Saved entries
-- Opening Marker --

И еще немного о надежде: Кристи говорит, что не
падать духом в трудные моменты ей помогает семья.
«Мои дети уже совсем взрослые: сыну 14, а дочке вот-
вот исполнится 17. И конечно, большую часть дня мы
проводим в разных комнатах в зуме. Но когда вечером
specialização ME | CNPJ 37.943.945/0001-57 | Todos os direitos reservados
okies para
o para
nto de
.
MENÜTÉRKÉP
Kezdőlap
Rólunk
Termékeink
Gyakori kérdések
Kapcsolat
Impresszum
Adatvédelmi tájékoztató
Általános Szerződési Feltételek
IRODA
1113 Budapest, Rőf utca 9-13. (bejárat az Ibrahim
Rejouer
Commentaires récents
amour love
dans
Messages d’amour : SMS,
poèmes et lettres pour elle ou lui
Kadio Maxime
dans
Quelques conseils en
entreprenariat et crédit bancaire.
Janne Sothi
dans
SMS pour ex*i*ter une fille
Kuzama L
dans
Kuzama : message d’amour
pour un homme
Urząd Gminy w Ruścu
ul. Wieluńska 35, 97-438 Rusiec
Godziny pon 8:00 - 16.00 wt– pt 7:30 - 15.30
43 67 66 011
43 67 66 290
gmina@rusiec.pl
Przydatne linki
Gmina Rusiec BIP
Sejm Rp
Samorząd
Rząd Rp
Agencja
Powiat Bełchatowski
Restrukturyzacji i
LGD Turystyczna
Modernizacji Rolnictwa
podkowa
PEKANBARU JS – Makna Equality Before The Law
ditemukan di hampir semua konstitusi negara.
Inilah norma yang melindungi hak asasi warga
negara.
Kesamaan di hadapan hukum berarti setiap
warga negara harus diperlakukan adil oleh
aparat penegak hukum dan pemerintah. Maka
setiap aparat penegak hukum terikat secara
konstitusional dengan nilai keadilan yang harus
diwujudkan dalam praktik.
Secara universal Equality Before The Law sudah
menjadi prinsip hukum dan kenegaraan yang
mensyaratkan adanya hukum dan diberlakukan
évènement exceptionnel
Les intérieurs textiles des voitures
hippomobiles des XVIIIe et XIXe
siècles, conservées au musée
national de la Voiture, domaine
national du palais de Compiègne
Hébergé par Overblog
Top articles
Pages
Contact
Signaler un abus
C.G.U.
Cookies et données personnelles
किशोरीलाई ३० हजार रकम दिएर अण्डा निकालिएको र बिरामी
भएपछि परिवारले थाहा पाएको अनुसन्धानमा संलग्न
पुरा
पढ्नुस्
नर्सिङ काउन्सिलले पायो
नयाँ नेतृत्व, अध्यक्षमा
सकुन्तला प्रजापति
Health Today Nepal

-- Closing Marker --

* [WHAT TO WORK ON] Search the entries above for the string "Equality". Copy each line in which it appears.

* [WRITTEN ANSWER]
PEKANBARU JS – Makna Equality Before The Law
Secara universal Equality Before The Law sudah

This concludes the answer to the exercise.